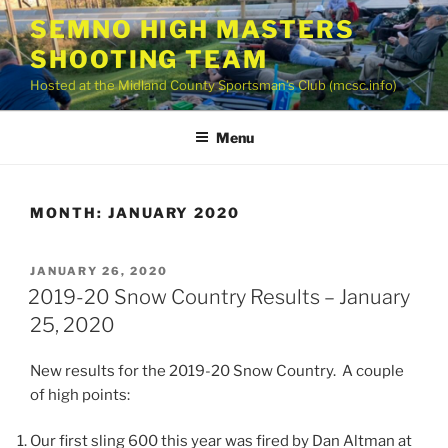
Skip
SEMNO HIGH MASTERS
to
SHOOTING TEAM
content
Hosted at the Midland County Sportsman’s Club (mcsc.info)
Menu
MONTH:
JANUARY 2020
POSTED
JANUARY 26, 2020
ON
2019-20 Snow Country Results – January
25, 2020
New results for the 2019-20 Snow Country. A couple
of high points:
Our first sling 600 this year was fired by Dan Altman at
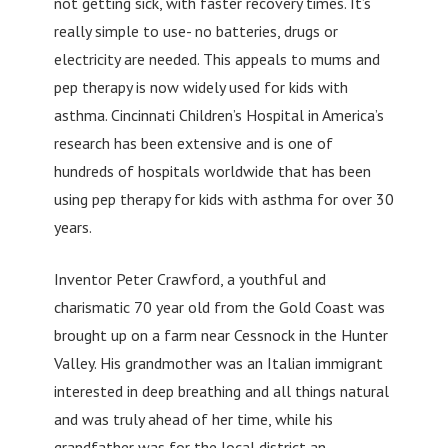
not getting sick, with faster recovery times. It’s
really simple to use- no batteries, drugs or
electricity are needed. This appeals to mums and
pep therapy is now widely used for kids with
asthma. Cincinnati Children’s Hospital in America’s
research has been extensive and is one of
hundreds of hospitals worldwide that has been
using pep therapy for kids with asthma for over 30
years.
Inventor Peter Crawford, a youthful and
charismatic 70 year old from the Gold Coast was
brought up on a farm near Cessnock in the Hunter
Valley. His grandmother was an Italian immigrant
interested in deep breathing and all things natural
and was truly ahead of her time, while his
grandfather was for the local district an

————

● **What the task asks**:
With images omitted, output the data exactly as given.

● **Answer to the exercise**:
Skip
SEMNO HIGH MASTERS
to
SHOOTING TEAM
content
Hosted at the Midland County Sportsman’s Club (mcsc.info)
Menu
MONTH:
JANUARY 2020
POSTED
JANUARY 26, 2020
ON
2019-20 Snow Country Results – January
25, 2020
New results for the 2019-20 Snow Country. A couple
of high points:
Our first sling 600 this year was fired by Dan Altman at
not getting sick, with faster recovery times. It’s
really simple to use- no batteries, drugs or
electricity are needed. This appeals to mums and
pep therapy is now widely used for kids with
asthma. Cincinnati Children’s Hospital in America’s
research has been extensive and is one of
hundreds of hospitals worldwide that has been
using pep therapy for kids with asthma for over 30
years.
Inventor Peter Crawford, a youthful and
charismatic 70 year old from the Gold Coast was
brought up on a farm near Cessnock in the Hunter
Valley. His grandmother was an Italian immigrant
interested in deep breathing and all things natural
and was truly ahead of her time, while his
grandfather was for the local district an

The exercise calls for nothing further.